My ER tales range from hilarious to those provoking tears. I can still see the nurses rushing to assist me as a 200-pound woman beat me about the neck and shoulders as she insisted she was shrinking and would soon disappear. No, wait. I didn’t see those nurses because they were rolling on the floor behind the nurses’ station, laughing their heads off. Seems I recall they also disappeared from the room when a nineteen-year-old newlywed private asked why he and his bride couldn’t conceive. After all, they’d been sleeping together since the wedding six months earlier. That’s all, sleeping. No explicit, implicit, or even imaginary sex scene there. Goes back to an old ER axiom, “You can’t cure stupid.”
But on the flip side, there have been the cases that sent me home numb. I had a 45-year old man who arrived in ventricular fibrillation, back in the day before ambulances carried defibrillators. He proved the Biblical truth that we all have our appointed time. All seven defibrillators in the ER failed to work on him. Not one would deliver a shock. Yet, they all tested normally the next day. And nothing will ruin your day faster than a father running into the ER with his dead child in his arms. Why, Lord? Why this little one?

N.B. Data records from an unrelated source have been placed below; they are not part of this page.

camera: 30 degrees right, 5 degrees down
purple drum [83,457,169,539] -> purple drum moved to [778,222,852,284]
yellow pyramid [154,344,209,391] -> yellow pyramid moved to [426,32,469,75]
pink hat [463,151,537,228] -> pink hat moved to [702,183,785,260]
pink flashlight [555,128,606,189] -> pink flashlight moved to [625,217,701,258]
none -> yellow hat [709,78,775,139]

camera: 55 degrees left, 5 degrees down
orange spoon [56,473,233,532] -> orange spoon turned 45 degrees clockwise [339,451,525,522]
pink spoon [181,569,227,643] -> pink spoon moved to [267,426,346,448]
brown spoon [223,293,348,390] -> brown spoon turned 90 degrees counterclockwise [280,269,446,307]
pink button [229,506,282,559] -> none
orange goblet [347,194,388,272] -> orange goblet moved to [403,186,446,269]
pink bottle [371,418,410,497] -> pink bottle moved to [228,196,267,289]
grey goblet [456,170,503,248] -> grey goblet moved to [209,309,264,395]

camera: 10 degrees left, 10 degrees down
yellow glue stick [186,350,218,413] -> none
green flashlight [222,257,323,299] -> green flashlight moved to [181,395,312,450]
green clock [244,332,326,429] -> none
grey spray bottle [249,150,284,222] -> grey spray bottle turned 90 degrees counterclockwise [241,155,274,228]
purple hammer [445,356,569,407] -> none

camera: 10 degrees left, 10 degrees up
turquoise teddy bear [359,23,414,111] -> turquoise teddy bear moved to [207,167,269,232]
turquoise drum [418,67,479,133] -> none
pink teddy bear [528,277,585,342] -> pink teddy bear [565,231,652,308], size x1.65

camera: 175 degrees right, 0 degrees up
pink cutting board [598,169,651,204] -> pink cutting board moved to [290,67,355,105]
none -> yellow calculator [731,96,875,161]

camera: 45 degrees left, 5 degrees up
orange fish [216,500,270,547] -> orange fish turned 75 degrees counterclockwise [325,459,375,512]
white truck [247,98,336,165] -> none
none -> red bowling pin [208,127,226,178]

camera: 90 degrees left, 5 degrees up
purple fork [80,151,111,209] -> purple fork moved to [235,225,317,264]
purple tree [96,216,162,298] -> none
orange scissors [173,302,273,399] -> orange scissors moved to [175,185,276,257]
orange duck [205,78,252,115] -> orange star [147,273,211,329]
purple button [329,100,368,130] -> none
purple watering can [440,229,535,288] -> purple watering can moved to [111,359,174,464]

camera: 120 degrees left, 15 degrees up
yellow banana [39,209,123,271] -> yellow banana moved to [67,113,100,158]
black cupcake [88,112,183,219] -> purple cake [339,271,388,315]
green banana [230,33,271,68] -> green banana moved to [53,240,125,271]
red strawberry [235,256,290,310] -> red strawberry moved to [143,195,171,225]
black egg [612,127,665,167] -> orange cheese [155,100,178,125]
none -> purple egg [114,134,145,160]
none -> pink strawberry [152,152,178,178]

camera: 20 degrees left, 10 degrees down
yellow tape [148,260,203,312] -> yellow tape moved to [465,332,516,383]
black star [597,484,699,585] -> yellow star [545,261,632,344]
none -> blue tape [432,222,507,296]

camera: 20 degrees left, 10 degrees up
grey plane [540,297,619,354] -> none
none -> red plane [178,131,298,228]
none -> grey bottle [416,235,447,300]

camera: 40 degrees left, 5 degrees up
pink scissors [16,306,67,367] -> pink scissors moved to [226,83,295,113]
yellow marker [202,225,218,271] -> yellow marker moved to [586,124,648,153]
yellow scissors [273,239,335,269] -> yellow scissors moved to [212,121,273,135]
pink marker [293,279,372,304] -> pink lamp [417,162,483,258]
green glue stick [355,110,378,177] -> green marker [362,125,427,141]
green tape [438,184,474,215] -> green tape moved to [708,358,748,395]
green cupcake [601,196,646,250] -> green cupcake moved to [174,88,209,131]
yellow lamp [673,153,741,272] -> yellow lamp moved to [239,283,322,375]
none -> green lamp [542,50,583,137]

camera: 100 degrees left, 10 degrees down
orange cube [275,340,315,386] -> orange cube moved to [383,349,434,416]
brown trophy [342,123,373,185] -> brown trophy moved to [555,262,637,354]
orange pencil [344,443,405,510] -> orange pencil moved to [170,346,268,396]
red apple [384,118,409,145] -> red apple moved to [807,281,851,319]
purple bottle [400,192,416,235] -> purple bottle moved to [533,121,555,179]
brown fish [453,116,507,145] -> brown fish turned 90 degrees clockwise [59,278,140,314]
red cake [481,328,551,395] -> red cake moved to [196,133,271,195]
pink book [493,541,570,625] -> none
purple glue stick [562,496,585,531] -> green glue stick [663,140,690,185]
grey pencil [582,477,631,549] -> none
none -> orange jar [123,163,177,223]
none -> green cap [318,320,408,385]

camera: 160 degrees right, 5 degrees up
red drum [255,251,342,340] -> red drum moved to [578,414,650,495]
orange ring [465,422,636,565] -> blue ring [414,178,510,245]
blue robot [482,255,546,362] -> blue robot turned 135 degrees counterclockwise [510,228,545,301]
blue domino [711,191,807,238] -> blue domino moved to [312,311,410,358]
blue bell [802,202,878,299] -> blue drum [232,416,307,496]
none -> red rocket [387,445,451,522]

So, why do I bring up these examples? It’s all “fodder” for the word processor. These incidents all provoke that “what if” response in me. One quote from Indebted is “nothing in life is wasted on a writer.” Although none of the stories I just mentioned have yet made it into one of my books, they might. My experiences in becoming a Flight Surgeon included learning how to abandon a helicopter that just crashed into water. That became the inspiration for one scene in my book Looks that Deceive.
I should add at this point that Indebted is a bit different from my other books. A bit different? My wife rolls her eyes. I mean, after all, with all of my general science, engineering, military, and emergency medicine training and experience, would I ever envision myself becoming another Nicholas Sparks? My main genre is medical thrillers, with a Christian bent. That said, Indebted remains my wife’s favorite (so far).